Caterpillar, Chrysalis and Butterfly: An Autoethnographic Account on Learning to Dance Salsa
Summary
This thesis is about a CATERPILLAR, a CHRYSALIS and a BUTTERFLY. These creatures are both metaphors and acronyms that resemble the ways in which I learned to dance salsa. Through salsa dancing I gained an entrance to the broader research field on the question of what it means to be human. Drawing largely from literature in existential philosophy, -psychology and –anthropology, I explore this question in relation to the notion of the self and to the learning of techniques.
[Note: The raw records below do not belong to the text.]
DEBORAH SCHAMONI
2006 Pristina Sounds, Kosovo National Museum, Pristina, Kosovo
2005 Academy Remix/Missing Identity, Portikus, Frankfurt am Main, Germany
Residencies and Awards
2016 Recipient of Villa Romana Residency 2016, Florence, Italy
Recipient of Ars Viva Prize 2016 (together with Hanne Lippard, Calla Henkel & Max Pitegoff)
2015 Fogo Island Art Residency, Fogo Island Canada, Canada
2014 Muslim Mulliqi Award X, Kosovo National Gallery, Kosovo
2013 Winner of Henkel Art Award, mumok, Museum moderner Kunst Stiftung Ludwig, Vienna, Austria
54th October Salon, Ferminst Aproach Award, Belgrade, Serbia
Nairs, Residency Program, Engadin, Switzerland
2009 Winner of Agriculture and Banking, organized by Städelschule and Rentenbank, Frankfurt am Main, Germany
This exploration builds upon the transformation of the CATERPILLAR (Cultural Actions Trigger Experientially Responsive Physical Intelligence; Learnt Lived and Recognized) into the CHRYSALIS (Consciousness Has Rejected Your Self As Limited, Isolated, Separated) and the BUTTERFLY (that has escaped the Boxes Used To Trap Ego’s Relations For Lamentable Yearnings). The research insights show that a notion of the self as a bounded entity is hard to sustain. The self is connected to the wider universe. Self-realization builds upon a recognition that human beings are movement and that the self is not skin-encapsulated but connected to the wider universe. At the maximum of self-realization, however, the human being becomes completely immersed in context and thus loses its sense of self.